### WHAT THE EXERCISE ASKS
The records below need to be repeated exactly, with every picture left out.

### PROVIDED MATERIAL
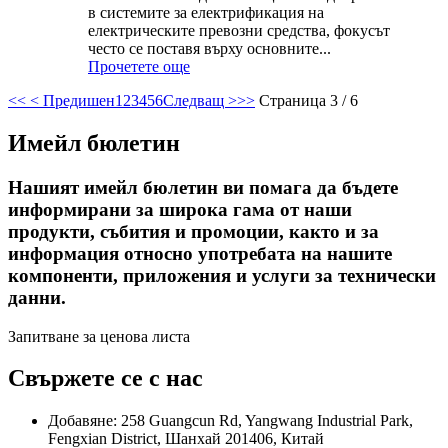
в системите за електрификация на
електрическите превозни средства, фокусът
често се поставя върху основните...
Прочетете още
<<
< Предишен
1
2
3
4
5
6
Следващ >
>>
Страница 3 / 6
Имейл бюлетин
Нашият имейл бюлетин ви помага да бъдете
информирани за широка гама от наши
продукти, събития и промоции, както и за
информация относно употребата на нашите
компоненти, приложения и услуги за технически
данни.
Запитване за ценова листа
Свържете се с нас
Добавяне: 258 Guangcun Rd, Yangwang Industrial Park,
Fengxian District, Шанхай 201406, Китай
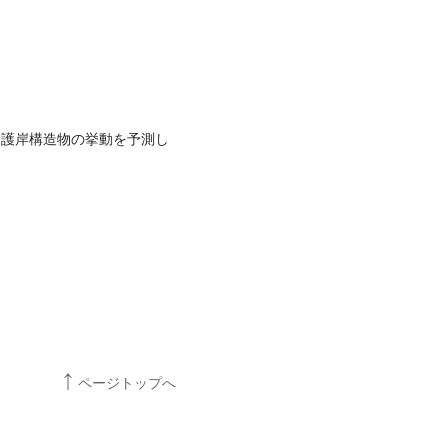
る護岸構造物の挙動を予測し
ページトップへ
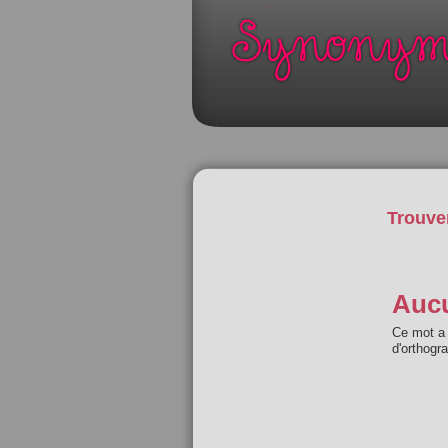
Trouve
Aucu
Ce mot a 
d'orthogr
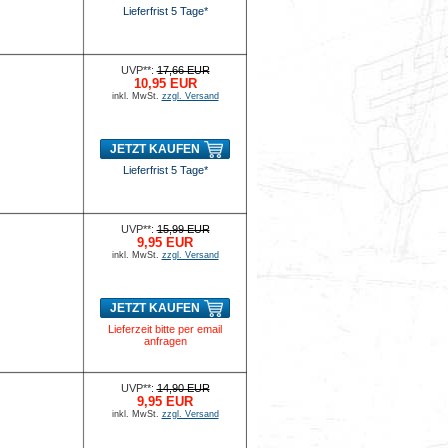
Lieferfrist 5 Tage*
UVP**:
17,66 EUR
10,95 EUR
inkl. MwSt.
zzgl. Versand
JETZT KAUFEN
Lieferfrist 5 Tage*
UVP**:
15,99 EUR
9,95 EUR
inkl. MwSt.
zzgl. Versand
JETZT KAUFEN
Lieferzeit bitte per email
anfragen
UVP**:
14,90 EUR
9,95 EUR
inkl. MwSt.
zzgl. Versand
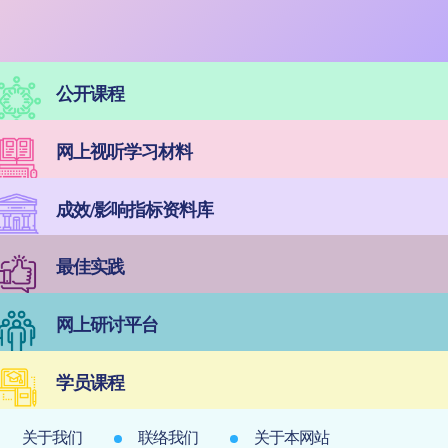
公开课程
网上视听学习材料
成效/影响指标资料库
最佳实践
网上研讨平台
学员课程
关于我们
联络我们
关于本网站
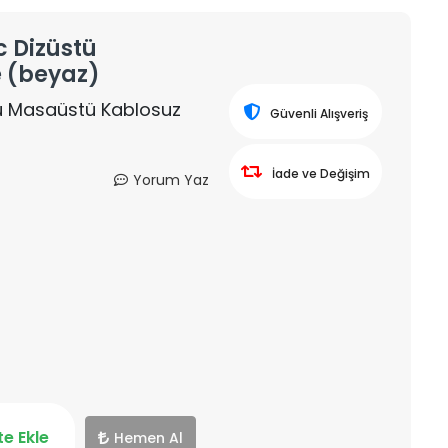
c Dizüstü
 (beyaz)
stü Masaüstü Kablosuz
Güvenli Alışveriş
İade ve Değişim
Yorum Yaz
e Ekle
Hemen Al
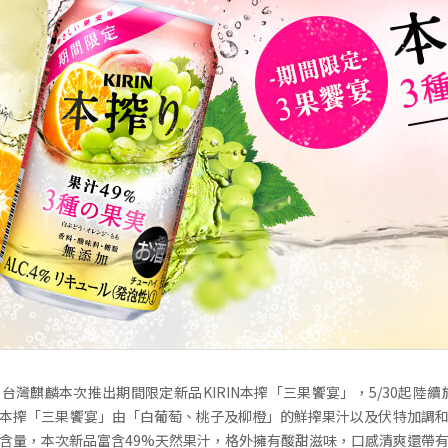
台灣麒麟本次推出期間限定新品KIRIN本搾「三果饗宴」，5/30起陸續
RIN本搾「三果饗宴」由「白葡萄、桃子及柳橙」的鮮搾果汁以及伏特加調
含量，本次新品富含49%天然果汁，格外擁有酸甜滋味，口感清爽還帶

### WRITTEN ANSWER
в системите за електрификация на
електрическите превозни средства, фокусът
често се поставя върху основните...
Прочетете още
<<
< Предишен
1
2
3
4
5
6
Следващ >
>>
Страница 3 / 6
Имейл бюлетин
Нашият имейл бюлетин ви помага да бъдете
информирани за широка гама от наши
продукти, събития и промоции, както и за
информация относно употребата на нашите
компоненти, приложения и услуги за технически
данни.
Запитване за ценова листа
Свържете се с нас
Добавяне: 258 Guangcun Rd, Yangwang Industrial Park,
Fengxian District, Шанхай 201406, Китай
る護岸構造物の挙動を予測し
ページトップへ
Trouve
Aucu
Ce mot a 
d'orthogr
Lieferfrist 5 Tage*
UVP**:
17,66 EUR
10,95 EUR
inkl. MwSt.
zzgl. Versand
JETZT KAUFEN
Lieferfrist 5 Tage*
UVP**:
15,99 EUR
9,95 EUR
inkl. MwSt.
zzgl. Versand
JETZT KAUFEN
Lieferzeit bitte per email
anfragen
UVP**:
14,90 EUR
9,95 EUR
inkl. MwSt.
zzgl. Versand
公开课程
网上视听学习材料
成效/影响指标资料库
最佳实践
网上研讨平台
学员课程
关于我们
联络我们
关于本网站
c Dizüstü
 (beyaz)
stü Masaüstü Kablosuz
Güvenli Alışveriş
İade ve Değişim
Yorum Yaz
e Ekle
Hemen Al
台灣麒麟本次推出期間限定新品KIRIN本搾「三果饗宴」，5/30起陸續
RIN本搾「三果饗宴」由「白葡萄、桃子及柳橙」的鮮搾果汁以及伏特加調
含量，本次新品富含49%天然果汁，格外擁有酸甜滋味，口感清爽還帶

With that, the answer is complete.